Ravil Mingazov è stato rimpatriato in Russia, dopo aver trascorso gli ultimi 22 anni nelle prigioni americane, prima a Bagram, in Afghanistan, poi a Guantanamo, ed infine negli Emirati Arabi. A darne notizia, è stato il figlio Yusuf: quest’ultimo ha raccontato che il cinquantaseienne è stato lasciato senza alcun preavviso fuori casa della madre, che è rimasta sconvolta quando se lo è visto davanti dopo tutti questi anni.
Mingazov era fuggito dalla Russia nel 2000, a causa delle persecuzioni contro la sua fede religiosa: l’uomo, infatti, è musulmano. Per anni, i suoi difensori hanno ribadito che un suo ritorno in patria avrebbe sicuramente messo in pericolo la sua vita. Tuttavia, dopo il suo rientro dagli Emirati Arabi, dove viveva in un regime di isolamento, i suoi avvocati e la sua famiglia sembrano alquanto ottimisti. “Spero che Ravil possa vivere la sua vita in pace, e che possa riprendersi con i suoi cari e con e gli amici”, ha dichiarato Gary Thompson, legale di Mingazov.

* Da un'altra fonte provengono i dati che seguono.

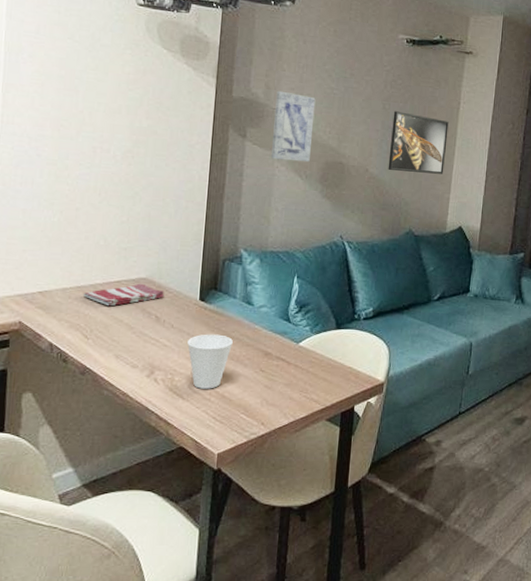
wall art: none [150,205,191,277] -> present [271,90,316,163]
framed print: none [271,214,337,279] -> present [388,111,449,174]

“Sono molto felice che sia finalmente libero, ma allo stesso tempo non sono contento che abbiano agito in questo modo”, ha invece affermato Yusuf, “Non sappiamo ancora se sia al sicuro lì o meno”. Nel 2016, Mingazov, che non è mai stato accusato di alcun crimine, è stato uno dei 23 detenuti inviati dall’amministrazione Obama negli Emirati Arabi Uniti, perché non poteva essere rimpatriato in sicurezza nel suo Paese di origine.
In alcuni casi, l’alternativa degli EAU è dovuta a problemi di instabilità o di sicurezza. Nel caso di Mingazov, si trattava di un timore credibile di persecuzione e tortura. Il 56enne e il suo avvocato credevano che l’accordo bilaterale segreto negoziato dai funzionari del Dipartimento di Stato e dagli Emirati Arabi avrebbe garantito una vita di libertà, reintegrazione e riabilitazione nel piccolo Paese a maggioranza musulmana. L’accordo avrebbe incluso disposizioni per impedire ulteriori trasferimenti in nazionu in cui i detenuti corrono rischi credibili come la tortura.
Invece di ricevere le cure necessarie, però, tutti gli uomini sono stati collocati in un altro complesso carcerario simile a quello di Guantánamo, e tenuti in isolamento per anni. Alla fine, gli Emirati Arabi Uniti hanno espulso tutti i detenuti, ad eccezione di Mingazov. Almeno fino alla scorsa settimana.
I gruppi di difesa hanno sensibilizzato l’opinione pubblica sulla sua situazione per decenni. Ciononostante, Mingazov è rimasto in isolamento per tutti i sette anni di permanenza negli Emirati Arabi. Non ha avuto accesso a un avvocato e le telefonate alla sua famiglia sono state interrotte, e poi negate del tutto, quando ha iniziato a parlare delle sue condizioni, ha spiegato il figlio.
Tuttavia, il detenuto ha sempre rifiutato di essere rimpatriato, nonostante le ripetute assicurazioni dell’ambasciatore russo negli EAU che “non sarebbe stato perseguitato”.